What’s my motivation?

My wife taught me this one. She uses it a lot in business meetings, but it works just as well in lectures, one-to-ones, or any other situation where we are listening to someone else speak.

The challenge is that most people will listen to what the other person has to say — and that’s all. Now, do’t get me wrong, we should definitely have our ears open to the content of the other person’s discourse. To be truly great networkers, though, we need to go beyond just the words and listen for the reasons behind what they are saying, because that’s where the real person lives.

So, they’re telling us about a new product that their company is marketing. Great! This is good information. Now, why are they telling us about this? Are they trying to understand their target market? Do they need reassurance that the product is valuable? Are they looking for a referral? For what? Are they looking for clients or business partners? Do they need an introduction to someone who can help out in any of these areas?

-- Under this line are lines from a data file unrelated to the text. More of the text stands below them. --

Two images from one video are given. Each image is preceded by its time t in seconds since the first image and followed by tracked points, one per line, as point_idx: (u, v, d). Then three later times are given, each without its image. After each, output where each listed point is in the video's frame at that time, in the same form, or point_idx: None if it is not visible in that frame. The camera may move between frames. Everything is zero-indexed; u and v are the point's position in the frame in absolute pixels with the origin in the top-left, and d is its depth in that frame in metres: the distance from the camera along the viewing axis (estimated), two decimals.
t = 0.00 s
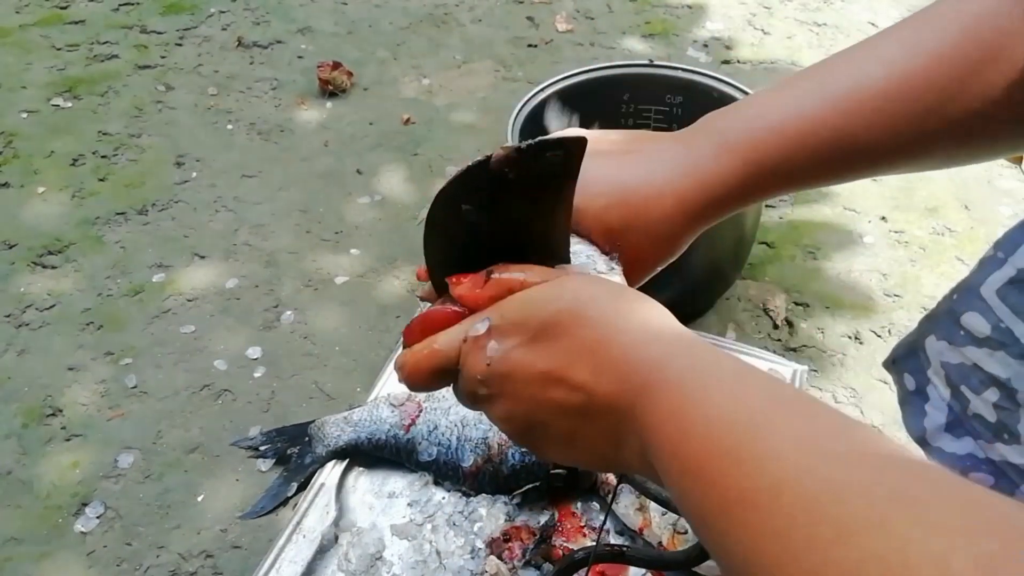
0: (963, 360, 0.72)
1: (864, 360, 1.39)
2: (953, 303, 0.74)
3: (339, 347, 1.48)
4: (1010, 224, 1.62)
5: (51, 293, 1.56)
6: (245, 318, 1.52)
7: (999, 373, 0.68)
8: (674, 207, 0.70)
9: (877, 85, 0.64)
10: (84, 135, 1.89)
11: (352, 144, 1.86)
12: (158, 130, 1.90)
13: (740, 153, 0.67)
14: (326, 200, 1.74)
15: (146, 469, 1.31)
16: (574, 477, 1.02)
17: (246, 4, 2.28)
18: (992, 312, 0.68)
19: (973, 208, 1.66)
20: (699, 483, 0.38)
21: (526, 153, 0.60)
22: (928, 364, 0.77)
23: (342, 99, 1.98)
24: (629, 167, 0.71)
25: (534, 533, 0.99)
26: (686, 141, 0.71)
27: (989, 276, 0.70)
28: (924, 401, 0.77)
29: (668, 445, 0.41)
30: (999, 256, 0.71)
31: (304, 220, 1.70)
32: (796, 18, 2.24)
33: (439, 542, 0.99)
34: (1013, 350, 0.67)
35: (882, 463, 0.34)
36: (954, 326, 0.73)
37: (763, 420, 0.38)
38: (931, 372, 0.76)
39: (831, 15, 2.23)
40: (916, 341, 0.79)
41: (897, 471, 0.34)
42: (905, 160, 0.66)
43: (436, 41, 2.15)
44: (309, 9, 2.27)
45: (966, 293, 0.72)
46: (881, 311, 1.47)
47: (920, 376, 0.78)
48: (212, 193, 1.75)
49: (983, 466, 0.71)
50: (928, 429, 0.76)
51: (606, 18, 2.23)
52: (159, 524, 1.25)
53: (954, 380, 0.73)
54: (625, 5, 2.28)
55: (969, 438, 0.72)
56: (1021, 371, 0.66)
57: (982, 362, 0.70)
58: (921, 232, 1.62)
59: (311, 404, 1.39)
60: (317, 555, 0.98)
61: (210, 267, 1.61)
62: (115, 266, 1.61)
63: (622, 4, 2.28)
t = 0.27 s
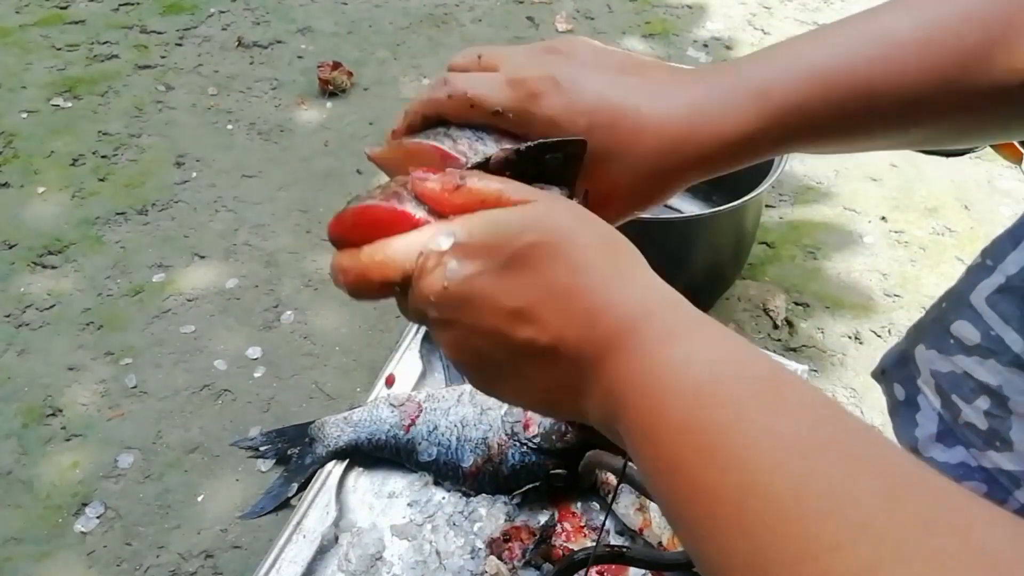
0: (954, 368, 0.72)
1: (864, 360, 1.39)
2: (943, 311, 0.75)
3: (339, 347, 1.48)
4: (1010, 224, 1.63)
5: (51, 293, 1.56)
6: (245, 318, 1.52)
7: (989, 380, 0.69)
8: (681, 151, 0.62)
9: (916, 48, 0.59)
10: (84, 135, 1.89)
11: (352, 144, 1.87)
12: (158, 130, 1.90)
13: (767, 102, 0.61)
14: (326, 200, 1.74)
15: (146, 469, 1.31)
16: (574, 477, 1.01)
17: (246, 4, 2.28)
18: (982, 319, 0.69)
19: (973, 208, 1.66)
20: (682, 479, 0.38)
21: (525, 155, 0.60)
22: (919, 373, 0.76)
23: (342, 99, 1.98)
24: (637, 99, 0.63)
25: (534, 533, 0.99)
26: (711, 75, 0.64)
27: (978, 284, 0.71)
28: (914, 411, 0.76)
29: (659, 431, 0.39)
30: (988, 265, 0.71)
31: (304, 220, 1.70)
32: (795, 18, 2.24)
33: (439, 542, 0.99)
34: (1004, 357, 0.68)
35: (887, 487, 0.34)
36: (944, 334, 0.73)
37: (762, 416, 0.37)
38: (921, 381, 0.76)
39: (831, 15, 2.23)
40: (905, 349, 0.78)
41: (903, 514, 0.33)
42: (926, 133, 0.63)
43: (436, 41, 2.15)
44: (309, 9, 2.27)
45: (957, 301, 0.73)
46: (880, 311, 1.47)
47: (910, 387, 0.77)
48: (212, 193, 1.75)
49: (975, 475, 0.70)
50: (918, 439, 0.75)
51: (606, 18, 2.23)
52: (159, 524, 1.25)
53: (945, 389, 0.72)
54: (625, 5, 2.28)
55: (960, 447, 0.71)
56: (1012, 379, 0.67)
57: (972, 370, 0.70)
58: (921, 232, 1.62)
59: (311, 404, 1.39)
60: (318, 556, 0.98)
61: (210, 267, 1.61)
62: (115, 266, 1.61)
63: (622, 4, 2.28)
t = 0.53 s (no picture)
0: (961, 359, 0.72)
1: (864, 360, 1.39)
2: (951, 302, 0.75)
3: (339, 347, 1.48)
4: (1010, 224, 1.63)
5: (51, 293, 1.56)
6: (245, 317, 1.52)
7: (994, 371, 0.69)
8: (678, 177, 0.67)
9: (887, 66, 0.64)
10: (84, 135, 1.89)
11: (352, 144, 1.87)
12: (158, 130, 1.90)
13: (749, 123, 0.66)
14: (326, 200, 1.74)
15: (146, 469, 1.31)
16: (574, 477, 1.02)
17: (246, 4, 2.28)
18: (988, 311, 0.69)
19: (973, 208, 1.66)
20: (685, 473, 0.39)
21: (528, 154, 0.59)
22: (928, 364, 0.76)
23: (342, 99, 1.98)
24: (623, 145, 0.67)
25: (534, 533, 0.99)
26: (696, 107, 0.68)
27: (986, 275, 0.71)
28: (922, 401, 0.76)
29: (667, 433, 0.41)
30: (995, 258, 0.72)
31: (304, 220, 1.70)
32: (795, 18, 2.24)
33: (439, 542, 0.99)
34: (1010, 349, 0.68)
35: (871, 455, 0.36)
36: (951, 325, 0.74)
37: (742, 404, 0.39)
38: (929, 372, 0.76)
39: (831, 15, 2.23)
40: (915, 340, 0.78)
41: (883, 475, 0.35)
42: (915, 140, 0.67)
43: (436, 41, 2.15)
44: (309, 9, 2.27)
45: (963, 293, 0.73)
46: (880, 311, 1.47)
47: (918, 376, 0.77)
48: (212, 193, 1.75)
49: (980, 467, 0.70)
50: (926, 429, 0.75)
51: (606, 18, 2.23)
52: (159, 524, 1.25)
53: (952, 379, 0.73)
54: (625, 5, 2.28)
55: (967, 437, 0.72)
56: (1016, 370, 0.67)
57: (979, 362, 0.70)
58: (921, 232, 1.62)
59: (311, 404, 1.39)
60: (318, 556, 0.98)
61: (211, 267, 1.61)
62: (115, 266, 1.61)
63: (622, 4, 2.28)
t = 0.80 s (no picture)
0: (964, 358, 0.72)
1: (864, 360, 1.39)
2: (953, 300, 0.75)
3: (339, 347, 1.48)
4: (1010, 224, 1.62)
5: (51, 293, 1.56)
6: (245, 317, 1.52)
7: (998, 371, 0.69)
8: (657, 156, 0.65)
9: (854, 40, 0.63)
10: (84, 135, 1.89)
11: (352, 144, 1.86)
12: (158, 130, 1.90)
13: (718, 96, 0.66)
14: (326, 200, 1.74)
15: (146, 469, 1.31)
16: (574, 477, 1.02)
17: (246, 4, 2.28)
18: (993, 310, 0.70)
19: (973, 208, 1.66)
20: (683, 507, 0.37)
21: (526, 155, 0.59)
22: (930, 361, 0.76)
23: (342, 99, 1.98)
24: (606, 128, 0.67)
25: (534, 533, 0.99)
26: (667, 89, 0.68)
27: (988, 274, 0.71)
28: (924, 398, 0.77)
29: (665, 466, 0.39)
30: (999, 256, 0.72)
31: (304, 220, 1.70)
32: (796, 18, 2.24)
33: (439, 542, 0.99)
34: (1013, 348, 0.68)
35: (862, 481, 0.34)
36: (954, 323, 0.74)
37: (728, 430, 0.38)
38: (932, 369, 0.76)
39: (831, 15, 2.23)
40: (917, 338, 0.78)
41: (885, 497, 0.33)
42: (875, 122, 0.66)
43: (436, 41, 2.15)
44: (309, 9, 2.27)
45: (965, 291, 0.73)
46: (880, 311, 1.47)
47: (921, 374, 0.77)
48: (212, 193, 1.75)
49: (983, 464, 0.71)
50: (928, 426, 0.76)
51: (606, 17, 2.23)
52: (159, 524, 1.25)
53: (955, 379, 0.73)
54: (625, 5, 2.28)
55: (969, 435, 0.72)
56: (1020, 369, 0.68)
57: (982, 360, 0.70)
58: (921, 232, 1.62)
59: (311, 404, 1.39)
60: (318, 556, 0.98)
61: (211, 267, 1.61)
62: (115, 266, 1.61)
63: (622, 4, 2.28)
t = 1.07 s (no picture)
0: (967, 354, 0.72)
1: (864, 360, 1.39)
2: (955, 297, 0.76)
3: (339, 347, 1.48)
4: (1010, 224, 1.62)
5: (51, 293, 1.57)
6: (245, 317, 1.52)
7: (1003, 366, 0.69)
8: (758, 169, 0.67)
9: (963, 71, 0.65)
10: (84, 135, 1.89)
11: (352, 144, 1.87)
12: (158, 130, 1.90)
13: (832, 122, 0.67)
14: (326, 200, 1.74)
15: (146, 469, 1.31)
16: (574, 477, 1.01)
17: (246, 4, 2.28)
18: (997, 305, 0.71)
19: (973, 208, 1.66)
20: (768, 451, 0.39)
21: (525, 155, 0.60)
22: (931, 360, 0.75)
23: (342, 99, 1.98)
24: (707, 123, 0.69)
25: (534, 533, 0.99)
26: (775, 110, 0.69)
27: (992, 270, 0.73)
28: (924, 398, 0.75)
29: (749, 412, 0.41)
30: (1004, 252, 0.73)
31: (304, 220, 1.70)
32: (795, 18, 2.24)
33: (439, 542, 0.99)
34: (1017, 343, 0.69)
35: (959, 438, 0.35)
36: (958, 320, 0.74)
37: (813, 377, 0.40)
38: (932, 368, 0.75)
39: (830, 16, 2.24)
40: (919, 337, 0.78)
41: (981, 456, 0.34)
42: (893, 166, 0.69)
43: (436, 41, 2.15)
44: (309, 9, 2.27)
45: (970, 287, 0.74)
46: (880, 311, 1.47)
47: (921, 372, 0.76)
48: (212, 193, 1.75)
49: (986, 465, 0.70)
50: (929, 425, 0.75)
51: (606, 17, 2.23)
52: (159, 524, 1.25)
53: (958, 375, 0.72)
54: (625, 5, 2.28)
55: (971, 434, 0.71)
56: None
57: (985, 356, 0.71)
58: (921, 232, 1.62)
59: (311, 404, 1.39)
60: (317, 556, 0.98)
61: (211, 267, 1.61)
62: (115, 266, 1.61)
63: (622, 4, 2.28)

Of course, since we aren’t The Amazing Kreskin, we should go beyond attempting just to intuit their underlying motivation. Instead we should actually question them about it. If we think they are trying to hash out their target market, we might be able to help them along by just asking who would benefit from such a product or to whom they would prefer to sell it. If we think they are looking for reassurance, we might ask about people who love the product already.

If we show a level of interest beyond simply information gathering — if we ask about more than the product — then they will know that we care about them and their success. We are genuinely interested in them and aren’t merely waiting for them to stop talking.

And when we show that level of care, we shouldn’t be surprised when they respond with a similar level of interest and respect.